• Another way of building this functionality could be to:

    1) add a BIT "email result to system admins" parameter to selected stored procedures;

    2) put a conditional path in those queries to output FOR XML AUTO, ELEMENTS, ROOT('table') and pass this to your send db email stored procedure;

    3) rewrite the send db email stored procedure to take an XML parameter containing the query results from (2);

    4) run an XSLT transform http://www.sqlservercentral.com/articles/MDS/75932/ on the output XML to turn it into a HTML table before adding to email body and sending (sample XSLT code below):

    DECLARE @xslt XML =

    '<xsl:stylesheet xmlns:xsl="http://www.w3.org/1999/XSL/Transform"

    xmlns:xs="http://www.w3.org/2001/XMLSchema"

    xmlns:xd="http://www.oxygenxml.com/ns/doc/xsl"

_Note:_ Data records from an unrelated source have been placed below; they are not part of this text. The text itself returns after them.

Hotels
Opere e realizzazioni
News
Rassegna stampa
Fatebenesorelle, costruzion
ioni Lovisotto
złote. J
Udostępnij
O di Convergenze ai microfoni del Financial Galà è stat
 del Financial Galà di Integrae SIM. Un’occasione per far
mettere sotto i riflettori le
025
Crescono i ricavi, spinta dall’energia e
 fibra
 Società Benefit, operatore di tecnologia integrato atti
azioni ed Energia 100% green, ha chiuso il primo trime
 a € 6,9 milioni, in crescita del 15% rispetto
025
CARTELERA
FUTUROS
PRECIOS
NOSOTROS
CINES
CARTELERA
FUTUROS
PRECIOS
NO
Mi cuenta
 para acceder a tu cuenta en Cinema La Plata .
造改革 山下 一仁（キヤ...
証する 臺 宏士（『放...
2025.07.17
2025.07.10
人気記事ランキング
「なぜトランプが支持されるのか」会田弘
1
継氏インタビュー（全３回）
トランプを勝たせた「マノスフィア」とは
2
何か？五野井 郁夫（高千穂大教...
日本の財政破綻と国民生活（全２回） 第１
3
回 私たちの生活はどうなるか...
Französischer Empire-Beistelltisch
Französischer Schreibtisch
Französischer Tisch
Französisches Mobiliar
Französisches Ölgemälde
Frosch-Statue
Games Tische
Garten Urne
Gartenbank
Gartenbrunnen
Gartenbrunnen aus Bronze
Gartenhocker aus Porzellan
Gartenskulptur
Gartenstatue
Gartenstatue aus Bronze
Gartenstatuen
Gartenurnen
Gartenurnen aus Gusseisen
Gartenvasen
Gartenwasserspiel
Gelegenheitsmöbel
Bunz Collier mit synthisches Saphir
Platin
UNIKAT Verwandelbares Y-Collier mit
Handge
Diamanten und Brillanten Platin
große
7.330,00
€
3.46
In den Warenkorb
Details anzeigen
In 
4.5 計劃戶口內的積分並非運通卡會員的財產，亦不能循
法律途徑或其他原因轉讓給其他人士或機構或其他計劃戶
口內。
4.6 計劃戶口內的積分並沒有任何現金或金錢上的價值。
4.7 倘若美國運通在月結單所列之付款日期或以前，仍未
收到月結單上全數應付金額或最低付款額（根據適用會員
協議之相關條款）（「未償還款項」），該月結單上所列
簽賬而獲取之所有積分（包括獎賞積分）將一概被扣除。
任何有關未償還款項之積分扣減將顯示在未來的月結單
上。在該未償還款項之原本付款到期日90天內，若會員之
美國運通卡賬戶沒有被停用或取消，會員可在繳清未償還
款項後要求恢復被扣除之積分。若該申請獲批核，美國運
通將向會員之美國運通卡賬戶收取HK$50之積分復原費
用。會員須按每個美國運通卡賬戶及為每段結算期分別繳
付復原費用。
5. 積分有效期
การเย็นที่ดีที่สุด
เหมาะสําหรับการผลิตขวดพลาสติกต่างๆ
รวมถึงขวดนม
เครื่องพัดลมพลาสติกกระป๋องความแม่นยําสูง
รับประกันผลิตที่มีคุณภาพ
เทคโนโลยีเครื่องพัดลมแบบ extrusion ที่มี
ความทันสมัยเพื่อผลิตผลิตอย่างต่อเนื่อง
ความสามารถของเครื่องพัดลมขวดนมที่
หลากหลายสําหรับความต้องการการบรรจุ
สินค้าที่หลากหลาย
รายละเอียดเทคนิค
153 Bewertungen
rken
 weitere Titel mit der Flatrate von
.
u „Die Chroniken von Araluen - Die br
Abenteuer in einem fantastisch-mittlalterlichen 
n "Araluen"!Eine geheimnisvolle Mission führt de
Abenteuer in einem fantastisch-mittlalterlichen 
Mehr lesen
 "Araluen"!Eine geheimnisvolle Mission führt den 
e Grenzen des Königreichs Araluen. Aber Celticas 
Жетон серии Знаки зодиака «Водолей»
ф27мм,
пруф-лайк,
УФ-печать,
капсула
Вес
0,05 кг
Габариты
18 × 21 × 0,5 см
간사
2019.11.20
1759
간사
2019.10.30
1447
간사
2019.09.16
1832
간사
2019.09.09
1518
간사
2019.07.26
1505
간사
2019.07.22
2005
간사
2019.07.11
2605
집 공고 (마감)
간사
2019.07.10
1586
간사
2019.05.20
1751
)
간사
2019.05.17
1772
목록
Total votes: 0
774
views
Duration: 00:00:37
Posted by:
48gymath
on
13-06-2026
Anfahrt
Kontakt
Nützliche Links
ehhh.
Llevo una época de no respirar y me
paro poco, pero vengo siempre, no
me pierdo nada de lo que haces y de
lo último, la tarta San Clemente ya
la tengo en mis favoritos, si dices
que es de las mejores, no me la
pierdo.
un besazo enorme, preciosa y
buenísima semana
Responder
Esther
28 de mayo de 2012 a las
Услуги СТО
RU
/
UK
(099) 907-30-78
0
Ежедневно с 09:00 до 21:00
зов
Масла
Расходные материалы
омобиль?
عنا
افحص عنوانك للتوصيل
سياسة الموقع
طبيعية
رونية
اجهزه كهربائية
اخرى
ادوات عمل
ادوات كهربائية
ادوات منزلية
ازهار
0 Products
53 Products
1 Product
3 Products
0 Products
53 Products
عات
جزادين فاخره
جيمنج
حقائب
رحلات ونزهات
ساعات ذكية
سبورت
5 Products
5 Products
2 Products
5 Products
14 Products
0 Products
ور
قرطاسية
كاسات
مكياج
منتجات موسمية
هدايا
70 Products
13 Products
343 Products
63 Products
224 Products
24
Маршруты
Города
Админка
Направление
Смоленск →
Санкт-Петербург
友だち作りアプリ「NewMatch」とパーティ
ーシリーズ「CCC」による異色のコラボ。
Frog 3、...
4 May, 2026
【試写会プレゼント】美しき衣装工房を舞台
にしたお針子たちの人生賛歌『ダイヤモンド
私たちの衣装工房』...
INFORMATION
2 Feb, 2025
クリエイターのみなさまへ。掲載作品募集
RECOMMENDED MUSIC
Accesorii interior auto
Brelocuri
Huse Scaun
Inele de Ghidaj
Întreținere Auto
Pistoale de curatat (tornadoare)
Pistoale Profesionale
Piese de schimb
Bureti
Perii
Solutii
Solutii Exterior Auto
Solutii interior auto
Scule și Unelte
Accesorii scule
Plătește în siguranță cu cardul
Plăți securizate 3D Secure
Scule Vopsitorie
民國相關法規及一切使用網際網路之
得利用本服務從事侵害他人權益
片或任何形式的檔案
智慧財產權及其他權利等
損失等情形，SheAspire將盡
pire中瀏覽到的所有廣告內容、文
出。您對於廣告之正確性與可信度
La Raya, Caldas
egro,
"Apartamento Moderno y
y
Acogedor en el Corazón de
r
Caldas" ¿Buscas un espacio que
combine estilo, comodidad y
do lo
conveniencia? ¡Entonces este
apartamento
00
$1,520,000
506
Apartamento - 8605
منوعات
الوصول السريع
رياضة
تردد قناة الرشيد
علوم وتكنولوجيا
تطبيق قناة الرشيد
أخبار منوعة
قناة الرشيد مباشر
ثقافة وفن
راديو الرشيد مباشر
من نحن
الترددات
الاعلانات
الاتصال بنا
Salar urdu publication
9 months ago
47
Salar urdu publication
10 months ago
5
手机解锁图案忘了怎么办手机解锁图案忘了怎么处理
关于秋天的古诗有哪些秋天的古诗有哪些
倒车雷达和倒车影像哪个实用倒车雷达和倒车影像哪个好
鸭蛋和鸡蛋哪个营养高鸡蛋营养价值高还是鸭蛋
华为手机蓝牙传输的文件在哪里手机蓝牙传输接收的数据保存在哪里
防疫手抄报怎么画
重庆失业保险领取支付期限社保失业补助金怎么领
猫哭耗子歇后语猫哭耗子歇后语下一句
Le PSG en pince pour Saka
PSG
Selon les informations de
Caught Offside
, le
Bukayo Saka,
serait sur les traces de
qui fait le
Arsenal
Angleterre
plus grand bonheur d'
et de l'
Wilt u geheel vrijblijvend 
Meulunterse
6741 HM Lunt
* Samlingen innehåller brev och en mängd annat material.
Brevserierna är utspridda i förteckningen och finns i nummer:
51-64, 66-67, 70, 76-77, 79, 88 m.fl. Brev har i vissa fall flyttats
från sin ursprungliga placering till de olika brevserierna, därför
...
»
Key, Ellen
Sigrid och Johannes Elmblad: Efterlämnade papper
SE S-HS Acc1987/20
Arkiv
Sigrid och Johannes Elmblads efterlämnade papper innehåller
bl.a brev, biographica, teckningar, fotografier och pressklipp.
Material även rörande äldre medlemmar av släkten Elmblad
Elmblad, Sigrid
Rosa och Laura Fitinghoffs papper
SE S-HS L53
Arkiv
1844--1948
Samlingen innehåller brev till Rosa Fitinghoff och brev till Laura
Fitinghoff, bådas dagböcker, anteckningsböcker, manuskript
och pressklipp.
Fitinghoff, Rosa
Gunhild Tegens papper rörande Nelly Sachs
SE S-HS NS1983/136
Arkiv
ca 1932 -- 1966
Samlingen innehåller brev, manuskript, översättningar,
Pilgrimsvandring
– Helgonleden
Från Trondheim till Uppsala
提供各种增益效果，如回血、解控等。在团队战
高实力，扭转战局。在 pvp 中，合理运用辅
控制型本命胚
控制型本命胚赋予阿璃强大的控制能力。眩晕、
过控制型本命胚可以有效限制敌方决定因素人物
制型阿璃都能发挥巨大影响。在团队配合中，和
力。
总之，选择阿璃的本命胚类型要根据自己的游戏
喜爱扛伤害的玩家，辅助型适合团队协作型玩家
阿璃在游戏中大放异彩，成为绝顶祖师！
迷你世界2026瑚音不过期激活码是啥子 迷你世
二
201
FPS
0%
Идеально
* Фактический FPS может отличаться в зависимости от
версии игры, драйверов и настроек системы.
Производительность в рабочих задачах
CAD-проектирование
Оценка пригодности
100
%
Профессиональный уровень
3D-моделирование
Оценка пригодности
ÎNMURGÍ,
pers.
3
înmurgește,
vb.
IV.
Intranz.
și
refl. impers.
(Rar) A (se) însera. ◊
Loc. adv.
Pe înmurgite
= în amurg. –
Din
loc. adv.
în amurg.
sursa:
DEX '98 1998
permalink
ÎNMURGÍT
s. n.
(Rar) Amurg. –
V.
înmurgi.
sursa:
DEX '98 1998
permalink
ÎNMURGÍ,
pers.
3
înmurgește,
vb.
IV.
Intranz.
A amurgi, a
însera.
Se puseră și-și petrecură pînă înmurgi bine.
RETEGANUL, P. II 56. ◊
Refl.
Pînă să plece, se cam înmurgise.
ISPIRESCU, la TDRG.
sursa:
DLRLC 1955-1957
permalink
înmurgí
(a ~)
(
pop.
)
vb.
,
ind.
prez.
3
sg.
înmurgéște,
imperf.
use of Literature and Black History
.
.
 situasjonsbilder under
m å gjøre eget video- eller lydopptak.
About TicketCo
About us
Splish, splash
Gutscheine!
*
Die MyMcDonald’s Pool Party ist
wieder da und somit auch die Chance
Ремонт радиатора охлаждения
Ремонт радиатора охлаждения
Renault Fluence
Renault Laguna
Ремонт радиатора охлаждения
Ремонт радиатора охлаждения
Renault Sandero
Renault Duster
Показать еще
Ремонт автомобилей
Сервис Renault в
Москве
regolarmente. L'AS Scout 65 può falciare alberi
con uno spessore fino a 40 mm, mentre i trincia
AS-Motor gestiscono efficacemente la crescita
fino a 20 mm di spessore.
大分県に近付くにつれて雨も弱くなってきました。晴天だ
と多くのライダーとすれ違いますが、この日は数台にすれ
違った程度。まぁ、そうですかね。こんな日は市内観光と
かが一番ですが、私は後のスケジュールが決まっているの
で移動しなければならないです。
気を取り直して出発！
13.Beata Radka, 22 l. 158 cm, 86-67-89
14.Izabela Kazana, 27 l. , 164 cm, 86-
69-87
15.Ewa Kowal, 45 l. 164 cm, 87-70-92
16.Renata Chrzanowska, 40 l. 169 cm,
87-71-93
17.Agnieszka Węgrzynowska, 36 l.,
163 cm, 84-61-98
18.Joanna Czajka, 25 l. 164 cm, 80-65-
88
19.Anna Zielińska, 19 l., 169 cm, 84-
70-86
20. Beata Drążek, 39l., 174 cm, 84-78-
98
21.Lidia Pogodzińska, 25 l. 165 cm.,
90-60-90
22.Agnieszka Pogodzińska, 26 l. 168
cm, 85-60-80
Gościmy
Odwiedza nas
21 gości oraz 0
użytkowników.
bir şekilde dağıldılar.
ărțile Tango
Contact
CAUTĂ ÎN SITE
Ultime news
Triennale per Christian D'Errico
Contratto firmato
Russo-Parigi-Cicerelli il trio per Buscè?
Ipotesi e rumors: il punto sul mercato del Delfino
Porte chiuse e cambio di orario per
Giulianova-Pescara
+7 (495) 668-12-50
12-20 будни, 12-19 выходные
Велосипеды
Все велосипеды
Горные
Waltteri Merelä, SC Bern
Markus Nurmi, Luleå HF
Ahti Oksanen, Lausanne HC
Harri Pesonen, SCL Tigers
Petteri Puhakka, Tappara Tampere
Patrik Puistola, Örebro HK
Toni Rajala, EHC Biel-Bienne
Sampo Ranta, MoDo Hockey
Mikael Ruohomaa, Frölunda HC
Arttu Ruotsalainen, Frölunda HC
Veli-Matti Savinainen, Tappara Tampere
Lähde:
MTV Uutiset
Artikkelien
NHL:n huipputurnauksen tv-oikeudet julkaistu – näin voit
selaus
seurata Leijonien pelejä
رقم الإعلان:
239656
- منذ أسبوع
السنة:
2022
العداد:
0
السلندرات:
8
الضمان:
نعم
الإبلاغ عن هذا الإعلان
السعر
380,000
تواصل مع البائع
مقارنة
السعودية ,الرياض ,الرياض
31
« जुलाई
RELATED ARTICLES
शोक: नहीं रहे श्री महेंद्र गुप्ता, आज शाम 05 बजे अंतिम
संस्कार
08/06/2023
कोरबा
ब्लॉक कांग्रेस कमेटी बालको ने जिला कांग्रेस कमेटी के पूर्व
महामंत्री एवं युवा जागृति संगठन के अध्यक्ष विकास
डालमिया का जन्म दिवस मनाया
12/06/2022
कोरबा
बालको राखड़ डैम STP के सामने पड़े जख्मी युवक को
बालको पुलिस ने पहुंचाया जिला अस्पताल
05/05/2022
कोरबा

    exclude-result-prefixes="xs xd"

    version="2.0">

    <xd:doc scope="stylesheet">

    <xd:desc>

    <xd:p><xd:b>Created on:</xd:b> 2014-03-03</xd:p>

    <xd:p><xd:b>Author:</xd:b> tavisreddick@fife.ac.uk</xd:p>

    <xd:p>Takes a SQL FOR XML AUTO, ELEMENTS, ROOT('table') query result and outputs as HTML table.</xd:p>

    </xd:desc>

    </xd:doc>

    <xsl:output method="xhtml" omit-xml-declaration="yes" />

    <xsl:template match="/">

    <html>

    <head>

    <title>HTML table from SQL query</title>

    </head>

    <body>

    <xsl:apply-templates />

    </body>

    </html>

    </xsl:template>

    <xsl:template match="table">

    <table>

    <tr>

    <xsl:for-each select="*[last()]/*">

    <th><xsl:value-of select="local-name(.)" /></th>

    </xsl:for-each>

    </tr>

    <xsl:for-each select="*">

    <tr>

    <xsl:for-each select="*">

    <td><xsl:value-of select="." /></td>

    </xsl:for-each>

    </tr>

    </xsl:for-each>

    </table>

    </xsl:template>

    </xsl:stylesheet>'

    This would be more appealing if you already had XSLT supported in your database, but at least it would keep the send email procedure simpler and more robust, accepting only data and not doing the query itself (and not having to have elevated permissions, maybe).